Simple out-of-process lock with Python and Memcached

On TodaysMeet I need to check that a name is not in use before creating a new record. Unfortunately, because names can be reused over time, I can’t create a UNIQUE key in the database and enforce it there. That means there is some tiny amount of time between checking for existence and writing a new record.

Normally, the gap is way too small to matter. But every once in a while some client will send multiple POST requests at more or less the same time. (The internet is a weird place at scale.)

Since the rest of the application relies on having only one “active” name at a time, writing the row twice causes problems throughout the app*.

The concept is simple. I want to acquire a lock on the name so that only one thread/process/server at a time can actually do a check and write. On a single process, or even across processes on a single server, Python has tools for this built in. (Assuming your concurrency model works with multiprocessing, I guess.)

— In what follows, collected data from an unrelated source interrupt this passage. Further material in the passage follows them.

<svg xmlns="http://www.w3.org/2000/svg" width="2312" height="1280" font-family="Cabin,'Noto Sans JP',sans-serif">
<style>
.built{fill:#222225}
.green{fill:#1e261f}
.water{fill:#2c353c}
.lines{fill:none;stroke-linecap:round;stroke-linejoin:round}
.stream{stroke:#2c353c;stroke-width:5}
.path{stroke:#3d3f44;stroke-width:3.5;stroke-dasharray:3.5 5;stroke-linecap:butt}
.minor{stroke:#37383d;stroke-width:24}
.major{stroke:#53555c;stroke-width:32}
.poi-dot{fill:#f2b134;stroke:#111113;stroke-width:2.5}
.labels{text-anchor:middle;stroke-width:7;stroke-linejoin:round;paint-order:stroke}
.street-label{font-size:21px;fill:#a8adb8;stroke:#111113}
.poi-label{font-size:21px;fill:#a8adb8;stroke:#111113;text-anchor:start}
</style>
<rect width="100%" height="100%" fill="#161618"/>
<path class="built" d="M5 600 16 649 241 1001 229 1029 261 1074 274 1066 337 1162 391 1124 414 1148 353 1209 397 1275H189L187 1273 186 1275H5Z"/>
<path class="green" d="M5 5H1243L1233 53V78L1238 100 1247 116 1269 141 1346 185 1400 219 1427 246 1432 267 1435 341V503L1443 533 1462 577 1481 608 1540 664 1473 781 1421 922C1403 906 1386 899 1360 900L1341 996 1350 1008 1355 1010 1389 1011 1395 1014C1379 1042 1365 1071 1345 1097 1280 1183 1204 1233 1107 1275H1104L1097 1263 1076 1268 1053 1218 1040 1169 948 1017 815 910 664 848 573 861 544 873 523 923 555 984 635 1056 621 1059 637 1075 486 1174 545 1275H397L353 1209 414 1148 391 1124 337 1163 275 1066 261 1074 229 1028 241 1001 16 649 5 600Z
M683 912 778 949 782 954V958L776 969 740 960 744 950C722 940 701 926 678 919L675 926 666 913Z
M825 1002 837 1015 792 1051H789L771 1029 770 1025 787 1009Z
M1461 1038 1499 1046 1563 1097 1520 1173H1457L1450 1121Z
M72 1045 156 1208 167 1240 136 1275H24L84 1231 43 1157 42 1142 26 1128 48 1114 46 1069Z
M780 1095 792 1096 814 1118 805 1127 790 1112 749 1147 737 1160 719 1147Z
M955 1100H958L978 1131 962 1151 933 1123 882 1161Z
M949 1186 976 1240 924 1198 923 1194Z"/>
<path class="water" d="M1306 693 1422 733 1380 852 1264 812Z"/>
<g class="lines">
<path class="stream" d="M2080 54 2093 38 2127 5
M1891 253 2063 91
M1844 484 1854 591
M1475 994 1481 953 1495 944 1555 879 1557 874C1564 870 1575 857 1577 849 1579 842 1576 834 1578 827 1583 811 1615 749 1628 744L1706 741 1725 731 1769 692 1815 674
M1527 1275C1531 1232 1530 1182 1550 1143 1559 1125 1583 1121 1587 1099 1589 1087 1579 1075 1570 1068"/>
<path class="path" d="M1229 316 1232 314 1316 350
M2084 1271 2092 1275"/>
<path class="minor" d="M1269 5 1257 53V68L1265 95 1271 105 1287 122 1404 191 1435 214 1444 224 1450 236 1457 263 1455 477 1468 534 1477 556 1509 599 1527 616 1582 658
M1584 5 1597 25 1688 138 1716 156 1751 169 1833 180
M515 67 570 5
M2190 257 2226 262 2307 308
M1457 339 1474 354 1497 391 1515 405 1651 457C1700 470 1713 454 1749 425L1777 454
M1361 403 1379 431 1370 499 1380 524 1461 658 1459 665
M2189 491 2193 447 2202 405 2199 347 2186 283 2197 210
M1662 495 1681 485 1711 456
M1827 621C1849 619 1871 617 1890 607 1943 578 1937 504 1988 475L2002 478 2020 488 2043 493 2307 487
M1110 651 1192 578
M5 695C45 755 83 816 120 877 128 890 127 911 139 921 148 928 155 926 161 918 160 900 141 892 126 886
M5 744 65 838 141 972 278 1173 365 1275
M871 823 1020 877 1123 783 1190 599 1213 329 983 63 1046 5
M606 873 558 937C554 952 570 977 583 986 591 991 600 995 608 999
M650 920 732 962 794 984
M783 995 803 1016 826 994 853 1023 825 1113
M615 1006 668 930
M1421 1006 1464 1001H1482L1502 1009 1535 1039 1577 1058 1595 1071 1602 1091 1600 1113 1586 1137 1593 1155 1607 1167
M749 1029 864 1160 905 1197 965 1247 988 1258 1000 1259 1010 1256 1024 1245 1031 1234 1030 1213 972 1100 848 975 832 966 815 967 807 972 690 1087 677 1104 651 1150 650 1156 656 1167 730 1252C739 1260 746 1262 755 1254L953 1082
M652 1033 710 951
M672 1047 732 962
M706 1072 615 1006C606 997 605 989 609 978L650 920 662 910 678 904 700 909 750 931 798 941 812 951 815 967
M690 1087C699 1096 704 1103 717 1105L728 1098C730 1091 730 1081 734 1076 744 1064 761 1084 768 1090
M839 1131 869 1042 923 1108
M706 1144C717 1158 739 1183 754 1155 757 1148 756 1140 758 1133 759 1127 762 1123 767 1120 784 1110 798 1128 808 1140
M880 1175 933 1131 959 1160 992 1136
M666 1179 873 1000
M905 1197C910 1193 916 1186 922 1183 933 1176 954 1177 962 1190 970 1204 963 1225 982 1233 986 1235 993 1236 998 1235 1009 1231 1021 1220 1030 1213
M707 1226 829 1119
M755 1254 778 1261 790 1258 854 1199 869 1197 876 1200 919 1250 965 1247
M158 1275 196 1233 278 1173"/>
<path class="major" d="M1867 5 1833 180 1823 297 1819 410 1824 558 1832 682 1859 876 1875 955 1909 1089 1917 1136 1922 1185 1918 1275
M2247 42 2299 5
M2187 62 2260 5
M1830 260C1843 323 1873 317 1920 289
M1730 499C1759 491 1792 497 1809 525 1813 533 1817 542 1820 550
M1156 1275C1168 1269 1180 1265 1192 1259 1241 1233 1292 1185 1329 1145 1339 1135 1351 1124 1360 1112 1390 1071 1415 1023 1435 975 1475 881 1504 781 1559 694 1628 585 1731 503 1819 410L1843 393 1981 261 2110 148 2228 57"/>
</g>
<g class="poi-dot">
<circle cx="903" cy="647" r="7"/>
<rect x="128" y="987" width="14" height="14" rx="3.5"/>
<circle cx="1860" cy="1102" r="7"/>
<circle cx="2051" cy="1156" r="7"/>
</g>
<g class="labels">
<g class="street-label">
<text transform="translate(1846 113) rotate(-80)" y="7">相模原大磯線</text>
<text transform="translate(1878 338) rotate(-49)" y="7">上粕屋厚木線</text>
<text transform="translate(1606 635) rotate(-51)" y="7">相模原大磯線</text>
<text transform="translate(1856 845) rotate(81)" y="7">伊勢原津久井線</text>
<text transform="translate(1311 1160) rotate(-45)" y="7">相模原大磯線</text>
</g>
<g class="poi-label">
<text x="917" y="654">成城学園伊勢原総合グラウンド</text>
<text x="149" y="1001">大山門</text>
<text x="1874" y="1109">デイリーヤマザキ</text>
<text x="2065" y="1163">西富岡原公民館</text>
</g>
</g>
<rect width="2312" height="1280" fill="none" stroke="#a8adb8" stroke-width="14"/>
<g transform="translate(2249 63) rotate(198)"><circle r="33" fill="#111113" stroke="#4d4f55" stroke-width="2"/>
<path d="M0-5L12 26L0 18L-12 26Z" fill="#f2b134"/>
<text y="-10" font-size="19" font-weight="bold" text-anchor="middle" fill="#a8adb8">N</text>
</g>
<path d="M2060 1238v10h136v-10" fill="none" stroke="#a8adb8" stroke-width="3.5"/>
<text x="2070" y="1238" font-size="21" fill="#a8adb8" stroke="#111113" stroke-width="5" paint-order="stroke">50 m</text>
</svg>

But I’d like to be able to run this across multiple machines and scale horizontally. Fortunately, I have memcached and memcached has an atomic add operation.

add works perfectly for this when multiple processes might be writing to the cache. Unlike set, add will only succeed if the key does not exist. Boom.

Writing this up as a little context manager (the cache object here stands in for any memcached client, in my case the Django wrapper around it):

import hashlib
from contextlib import contextmanager

@<a href="http://twitter.com/contextmanager">contextmanager</a>
def name_lock(name):
    key = 'namelock::%s' % hashlib.md5(name.encode('utf-8')).hexdigest()
    lock = cache.add(key, True, expires=10)  # In case the power goes out.
    yield lock  # Tell the inner block if it acquired the lock.
    if lock:  # Only clear the lock if we had it.
        cache.delete(key)

Now I can have multiple processes on multiple machines safely check the name existence and create a row.

with name_lock(name) as lock:
    if lock and name_is_valid(name):
        save_name(name)

Is that the best way to do it? Probably not. If you can improve on this, or have an entirely better idea, I’d love to hear it!

*: The other interesting column is a datetime: expires. I’ve been bitten too often before by seconds ticking over to bother with a unique key on (name, expires).